• [Records shown]
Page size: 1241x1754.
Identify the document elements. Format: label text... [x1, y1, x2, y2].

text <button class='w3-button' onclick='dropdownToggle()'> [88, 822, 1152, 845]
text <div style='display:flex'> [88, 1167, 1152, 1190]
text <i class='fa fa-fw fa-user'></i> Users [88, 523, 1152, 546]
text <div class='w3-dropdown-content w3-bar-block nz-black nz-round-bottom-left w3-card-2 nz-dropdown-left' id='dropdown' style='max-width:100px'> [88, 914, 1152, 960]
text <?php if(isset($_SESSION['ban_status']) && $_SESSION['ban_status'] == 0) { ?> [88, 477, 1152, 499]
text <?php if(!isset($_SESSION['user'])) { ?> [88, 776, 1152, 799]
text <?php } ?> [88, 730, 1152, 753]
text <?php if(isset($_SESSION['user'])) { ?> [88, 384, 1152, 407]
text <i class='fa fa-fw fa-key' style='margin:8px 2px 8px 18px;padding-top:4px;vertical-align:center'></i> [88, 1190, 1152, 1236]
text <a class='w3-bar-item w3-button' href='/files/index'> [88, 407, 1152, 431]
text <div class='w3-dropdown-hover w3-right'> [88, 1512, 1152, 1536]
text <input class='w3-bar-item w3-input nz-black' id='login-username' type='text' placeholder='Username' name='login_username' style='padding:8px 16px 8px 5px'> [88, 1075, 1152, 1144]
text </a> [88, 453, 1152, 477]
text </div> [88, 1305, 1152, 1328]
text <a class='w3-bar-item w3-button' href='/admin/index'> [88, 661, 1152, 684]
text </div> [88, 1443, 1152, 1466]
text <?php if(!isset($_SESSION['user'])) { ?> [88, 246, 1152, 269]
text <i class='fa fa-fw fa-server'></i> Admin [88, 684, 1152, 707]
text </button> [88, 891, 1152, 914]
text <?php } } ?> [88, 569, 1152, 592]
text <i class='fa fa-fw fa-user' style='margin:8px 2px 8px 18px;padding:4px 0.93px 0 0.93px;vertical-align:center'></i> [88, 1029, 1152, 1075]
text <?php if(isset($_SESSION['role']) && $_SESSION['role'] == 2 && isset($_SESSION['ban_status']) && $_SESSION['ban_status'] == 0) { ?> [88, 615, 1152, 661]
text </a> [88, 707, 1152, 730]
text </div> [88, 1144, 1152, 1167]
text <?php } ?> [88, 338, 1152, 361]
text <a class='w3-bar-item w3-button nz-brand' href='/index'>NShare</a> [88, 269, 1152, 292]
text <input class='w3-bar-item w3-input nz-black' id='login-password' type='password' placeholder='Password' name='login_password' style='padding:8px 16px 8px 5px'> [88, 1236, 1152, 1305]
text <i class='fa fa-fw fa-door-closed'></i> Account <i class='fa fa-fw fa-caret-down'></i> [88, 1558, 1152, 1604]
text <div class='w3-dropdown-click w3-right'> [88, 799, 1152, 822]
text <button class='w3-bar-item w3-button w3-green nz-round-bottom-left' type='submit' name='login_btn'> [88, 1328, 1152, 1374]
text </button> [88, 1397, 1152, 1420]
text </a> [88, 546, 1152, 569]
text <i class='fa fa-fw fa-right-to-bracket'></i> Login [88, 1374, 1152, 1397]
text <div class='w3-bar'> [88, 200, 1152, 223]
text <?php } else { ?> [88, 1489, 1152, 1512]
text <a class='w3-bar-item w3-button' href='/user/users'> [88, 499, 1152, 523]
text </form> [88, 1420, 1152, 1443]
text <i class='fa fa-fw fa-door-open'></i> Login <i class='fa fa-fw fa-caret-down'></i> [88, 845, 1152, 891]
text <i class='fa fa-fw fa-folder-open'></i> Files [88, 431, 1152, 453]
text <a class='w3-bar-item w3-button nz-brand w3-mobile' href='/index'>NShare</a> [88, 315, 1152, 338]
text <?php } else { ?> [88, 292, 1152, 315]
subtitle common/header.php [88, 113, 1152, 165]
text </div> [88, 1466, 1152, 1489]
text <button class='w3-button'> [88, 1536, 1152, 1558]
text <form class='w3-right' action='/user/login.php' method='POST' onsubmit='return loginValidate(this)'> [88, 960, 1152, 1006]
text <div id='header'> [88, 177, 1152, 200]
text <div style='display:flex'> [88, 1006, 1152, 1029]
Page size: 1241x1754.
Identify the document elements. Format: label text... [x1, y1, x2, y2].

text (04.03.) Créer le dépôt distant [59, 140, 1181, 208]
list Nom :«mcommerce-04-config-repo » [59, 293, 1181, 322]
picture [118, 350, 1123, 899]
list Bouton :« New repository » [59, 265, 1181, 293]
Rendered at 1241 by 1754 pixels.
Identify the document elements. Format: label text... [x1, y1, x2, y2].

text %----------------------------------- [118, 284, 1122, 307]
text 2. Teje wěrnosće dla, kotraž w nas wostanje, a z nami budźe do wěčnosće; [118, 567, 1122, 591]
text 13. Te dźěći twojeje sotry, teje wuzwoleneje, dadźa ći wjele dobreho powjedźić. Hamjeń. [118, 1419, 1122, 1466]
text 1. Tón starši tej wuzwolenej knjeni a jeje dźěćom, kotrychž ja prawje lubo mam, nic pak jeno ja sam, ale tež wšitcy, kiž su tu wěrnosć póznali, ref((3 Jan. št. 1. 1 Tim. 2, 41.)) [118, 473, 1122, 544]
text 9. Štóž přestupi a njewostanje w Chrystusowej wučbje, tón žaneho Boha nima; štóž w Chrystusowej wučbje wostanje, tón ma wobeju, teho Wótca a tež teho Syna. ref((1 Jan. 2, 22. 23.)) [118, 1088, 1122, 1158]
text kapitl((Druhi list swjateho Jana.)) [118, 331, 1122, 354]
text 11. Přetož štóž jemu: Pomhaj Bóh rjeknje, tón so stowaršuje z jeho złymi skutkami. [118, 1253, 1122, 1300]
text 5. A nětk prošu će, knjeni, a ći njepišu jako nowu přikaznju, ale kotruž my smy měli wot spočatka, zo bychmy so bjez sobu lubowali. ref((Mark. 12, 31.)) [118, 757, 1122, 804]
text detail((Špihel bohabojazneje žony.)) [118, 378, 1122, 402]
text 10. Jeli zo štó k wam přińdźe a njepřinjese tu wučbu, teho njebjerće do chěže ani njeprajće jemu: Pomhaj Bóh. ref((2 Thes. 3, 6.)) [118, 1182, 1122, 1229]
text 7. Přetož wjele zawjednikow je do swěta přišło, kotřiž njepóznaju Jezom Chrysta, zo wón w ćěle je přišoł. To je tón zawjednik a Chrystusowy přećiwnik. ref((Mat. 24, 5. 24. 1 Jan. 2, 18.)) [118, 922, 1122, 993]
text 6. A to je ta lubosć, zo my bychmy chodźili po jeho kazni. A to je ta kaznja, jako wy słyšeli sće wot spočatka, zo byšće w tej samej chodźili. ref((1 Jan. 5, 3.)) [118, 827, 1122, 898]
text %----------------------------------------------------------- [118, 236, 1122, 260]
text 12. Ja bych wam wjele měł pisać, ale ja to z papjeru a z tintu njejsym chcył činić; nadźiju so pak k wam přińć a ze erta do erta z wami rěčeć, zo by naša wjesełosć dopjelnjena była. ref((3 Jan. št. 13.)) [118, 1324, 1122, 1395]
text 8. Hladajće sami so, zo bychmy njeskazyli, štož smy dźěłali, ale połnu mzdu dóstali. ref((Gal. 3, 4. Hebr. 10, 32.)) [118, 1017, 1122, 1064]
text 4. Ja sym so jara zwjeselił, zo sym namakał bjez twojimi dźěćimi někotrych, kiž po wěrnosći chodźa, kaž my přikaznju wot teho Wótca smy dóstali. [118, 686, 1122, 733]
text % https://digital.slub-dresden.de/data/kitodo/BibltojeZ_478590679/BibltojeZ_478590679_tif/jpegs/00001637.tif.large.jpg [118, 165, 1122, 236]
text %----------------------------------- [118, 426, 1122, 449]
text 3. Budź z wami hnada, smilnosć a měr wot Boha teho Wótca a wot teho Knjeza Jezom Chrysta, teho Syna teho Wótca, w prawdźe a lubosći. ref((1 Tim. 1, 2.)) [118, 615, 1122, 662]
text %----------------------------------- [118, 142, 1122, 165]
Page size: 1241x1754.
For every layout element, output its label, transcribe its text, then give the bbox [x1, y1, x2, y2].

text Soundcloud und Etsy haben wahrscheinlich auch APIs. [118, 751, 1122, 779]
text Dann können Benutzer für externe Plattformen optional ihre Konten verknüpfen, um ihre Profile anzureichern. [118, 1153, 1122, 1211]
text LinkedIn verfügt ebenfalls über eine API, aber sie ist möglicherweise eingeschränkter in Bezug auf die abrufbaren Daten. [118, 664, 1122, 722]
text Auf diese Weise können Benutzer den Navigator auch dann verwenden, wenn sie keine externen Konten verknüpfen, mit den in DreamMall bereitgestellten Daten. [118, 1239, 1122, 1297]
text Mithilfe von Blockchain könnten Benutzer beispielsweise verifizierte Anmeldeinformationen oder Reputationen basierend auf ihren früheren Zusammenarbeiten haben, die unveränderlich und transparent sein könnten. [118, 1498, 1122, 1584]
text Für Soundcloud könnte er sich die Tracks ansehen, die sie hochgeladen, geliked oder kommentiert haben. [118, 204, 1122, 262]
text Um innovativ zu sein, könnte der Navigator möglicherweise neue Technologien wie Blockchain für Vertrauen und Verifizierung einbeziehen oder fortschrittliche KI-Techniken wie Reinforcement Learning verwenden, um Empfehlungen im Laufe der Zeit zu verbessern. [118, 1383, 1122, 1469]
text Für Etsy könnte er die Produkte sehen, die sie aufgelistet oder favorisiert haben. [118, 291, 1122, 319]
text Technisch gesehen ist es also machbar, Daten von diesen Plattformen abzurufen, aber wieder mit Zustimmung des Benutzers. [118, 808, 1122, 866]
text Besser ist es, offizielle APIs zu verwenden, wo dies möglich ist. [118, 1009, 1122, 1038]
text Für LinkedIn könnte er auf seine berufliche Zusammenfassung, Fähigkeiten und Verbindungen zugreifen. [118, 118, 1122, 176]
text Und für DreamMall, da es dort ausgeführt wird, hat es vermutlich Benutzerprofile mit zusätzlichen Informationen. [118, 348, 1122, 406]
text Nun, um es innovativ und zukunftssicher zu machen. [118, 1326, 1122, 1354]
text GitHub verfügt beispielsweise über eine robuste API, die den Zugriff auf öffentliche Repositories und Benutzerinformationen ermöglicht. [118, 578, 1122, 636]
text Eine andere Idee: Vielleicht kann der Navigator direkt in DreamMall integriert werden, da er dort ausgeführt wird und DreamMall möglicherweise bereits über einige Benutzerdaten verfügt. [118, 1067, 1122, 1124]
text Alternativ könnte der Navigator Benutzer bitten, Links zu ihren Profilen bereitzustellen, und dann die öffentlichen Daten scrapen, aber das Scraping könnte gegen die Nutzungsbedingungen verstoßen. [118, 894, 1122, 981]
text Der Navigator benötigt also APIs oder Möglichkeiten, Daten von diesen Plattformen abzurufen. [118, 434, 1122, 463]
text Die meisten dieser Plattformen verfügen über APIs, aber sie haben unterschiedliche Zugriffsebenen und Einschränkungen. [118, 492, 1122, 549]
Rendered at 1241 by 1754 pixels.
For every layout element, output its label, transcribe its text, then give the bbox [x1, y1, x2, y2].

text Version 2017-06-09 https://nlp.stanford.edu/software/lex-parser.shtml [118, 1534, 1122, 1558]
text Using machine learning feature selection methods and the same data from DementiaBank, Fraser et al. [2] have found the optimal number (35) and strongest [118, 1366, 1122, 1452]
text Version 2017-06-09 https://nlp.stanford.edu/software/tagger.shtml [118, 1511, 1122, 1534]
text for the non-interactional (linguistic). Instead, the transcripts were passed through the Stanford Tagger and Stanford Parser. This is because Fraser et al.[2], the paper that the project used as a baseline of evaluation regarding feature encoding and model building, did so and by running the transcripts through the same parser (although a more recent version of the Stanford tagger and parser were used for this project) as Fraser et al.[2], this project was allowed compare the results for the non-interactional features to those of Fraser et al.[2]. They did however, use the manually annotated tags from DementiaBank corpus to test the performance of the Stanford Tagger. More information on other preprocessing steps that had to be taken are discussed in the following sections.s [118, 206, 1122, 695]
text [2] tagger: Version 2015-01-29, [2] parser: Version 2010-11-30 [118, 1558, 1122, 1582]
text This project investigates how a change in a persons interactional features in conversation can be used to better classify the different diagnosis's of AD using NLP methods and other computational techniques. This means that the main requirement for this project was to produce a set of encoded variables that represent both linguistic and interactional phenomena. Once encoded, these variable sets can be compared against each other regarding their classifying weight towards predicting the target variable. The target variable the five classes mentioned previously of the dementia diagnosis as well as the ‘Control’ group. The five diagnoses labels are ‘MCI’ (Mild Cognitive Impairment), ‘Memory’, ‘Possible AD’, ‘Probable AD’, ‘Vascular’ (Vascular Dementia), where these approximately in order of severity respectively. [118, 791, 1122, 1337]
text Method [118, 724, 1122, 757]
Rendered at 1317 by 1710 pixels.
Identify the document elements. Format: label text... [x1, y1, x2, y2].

• [Required task] Extract from the entries the lines running from the line with "text %----------------------------------- [118, 284, 1122, 307]" to the line with "text 13. Te", both included, and copy them exactly.

• [Final answer]
text %----------------------------------- [118, 284, 1122, 307]
text 2. Teje wěrnosće dla, kotraž w nas wostanje, a z nami budźe do wěčnosće; [118, 567, 1122, 591]
text 13. Te dźěći twojeje sotry, teje wuzwoleneje, dadźa ći wjele dobreho powjedźić. Hamjeń. [118, 1419, 1122, 1466]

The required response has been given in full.